At front edges of the lightning-sparked, 87,778-acre Pine Gulch fire on federal land about 10 miles from Fruita, hundreds of firefighters risked heat exhaustion as they struggled for control.
“The heat matters. What it means is the relative humidity stays in the single digits and we’re not getting recoveries overnight. It is just so dang hot,” said Tracy LeClair, spokeswoman for the multiagency team tasked with suppressing that fire, one of the largest in Colorado history.
“When the winds blow, we’re seeing flames spotting 1,500 to 2,500 feet ahead of the fire front. We’ve definitely had extreme fire behaviors: fire moving quickly, especially in some of the lighter, flashier fuels like grasses and sage brush. Then, when the wind and terrain align, it really pushes the fire and can create almost like a wind tunnel in narrow canyons.”
Risk to fish
Water levels in stream and rivers across the Colorado River Basin decreased rapidly with most snow melted. Federal officials warned that water in the largest reservoirs along the Colorado River — Lake Mead and Lake Powell — will remain barely above trigger-points for additional cuts in California, Nevada and Arizona.
Heat in Colorado hit streams so hard that fish may die. Colorado Parks and Wildlife managers on Monday issued a notice asking anglers in southwestern Colorado to stop fishing before noon “because of the low flows and warm water temperatures” that hurt fish.
Heavily-fished rivers “have deteriorated to critical levels for trout survival,” the notice said, and more fishing in low water where temperatures exceed 71 degrees could worsen the harm. Wildlife officials also suggested that anglers carry thermometers to check river temperatures and not fish in water warmer than 70 degrees.

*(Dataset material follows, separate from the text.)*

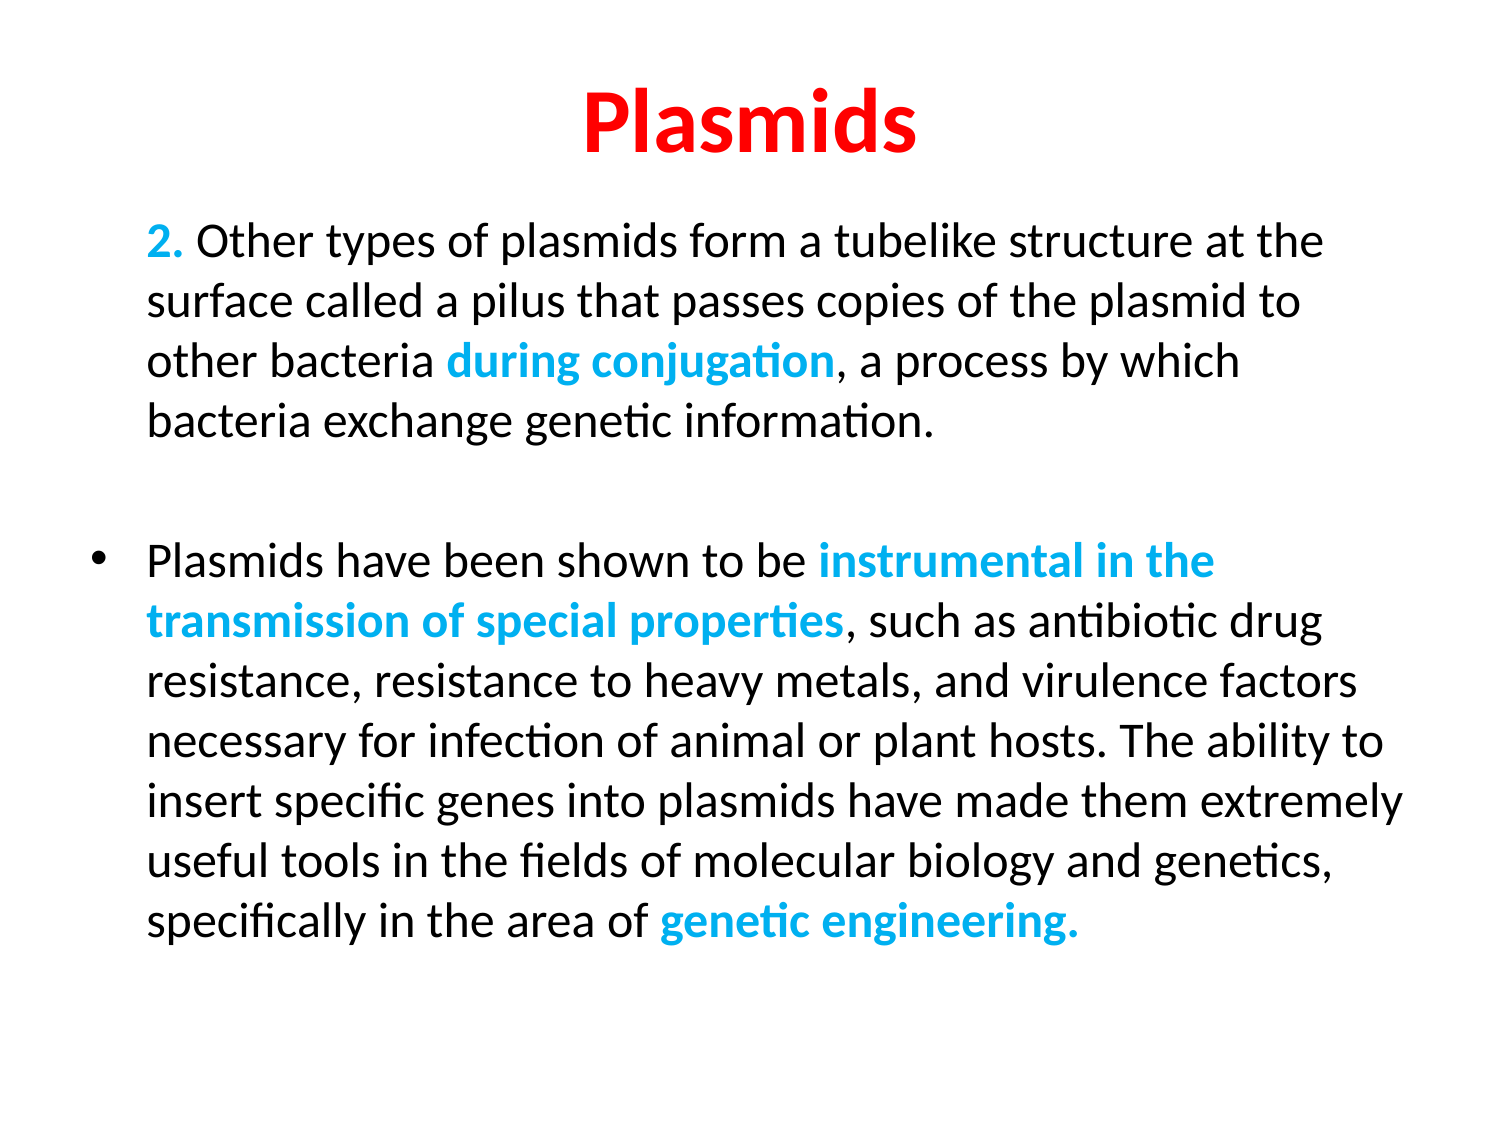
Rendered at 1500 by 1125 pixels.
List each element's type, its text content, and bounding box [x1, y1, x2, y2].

title Plasmids [75, 45, 1425, 188]
list 2. Other types of plasmids form a tubelike structure at the surface called a pilus that passes copies of the plasmid to other bacteria during conjugation, a process by which bacteria exchange genetic information. Plasmids have been shown to be instrumental in the transmission of special properties, such as antibiotic drug resistance, resistance to heavy metals, and virulence factors necessary for infection of animal or plant hosts. The ability to insert specific genes into plasmids have made them extremely useful tools in the fields of molecular biology and genetics, specifically in the area of genetic engineering. [75, 200, 1425, 1005]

State officials also closed the Ridgway State Park swimming beach for the summer. A large draw-down of water in the reservoir was necessary to help farmers, ranchers and towns. “Due to the dry conditions,” a notice said, “water must be shipped downstream for agricultural and municipal use.”

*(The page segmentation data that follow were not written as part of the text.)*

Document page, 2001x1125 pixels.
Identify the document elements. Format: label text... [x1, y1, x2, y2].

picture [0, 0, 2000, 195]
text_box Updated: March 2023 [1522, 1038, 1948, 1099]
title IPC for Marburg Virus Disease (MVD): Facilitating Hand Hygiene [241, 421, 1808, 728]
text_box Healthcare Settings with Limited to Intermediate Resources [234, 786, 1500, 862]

In Denver and other Front Range cities, lower-income residents, including hundreds without homes camping along streets, bore the brunt of the heat and haze from wafting wildfire smoke. At a Home Depot store along Colorado Boulevard, portable air-conditioning coolers arrived after selling out in July. Clerk Mason Butler said “there’s definitely a correlation between the climate and people purchasing AC at Home Depot.”
Denver paramedics reported receiving 22 calls since July 1 for residents seeking help for heat exhaustion or heat stokes.
Health impacts of extreme heat range from worsening of diabetes and respiratory ailments to vital organ failure, heat stroke and sometimes death. These hit the elderly, children and people with chronic medical conditions the hardest. Statewide, Colorado Department of Public Health and Environment records show that, since 2011, extreme heat sent an average of 451 people a year to doctors seeking medical help.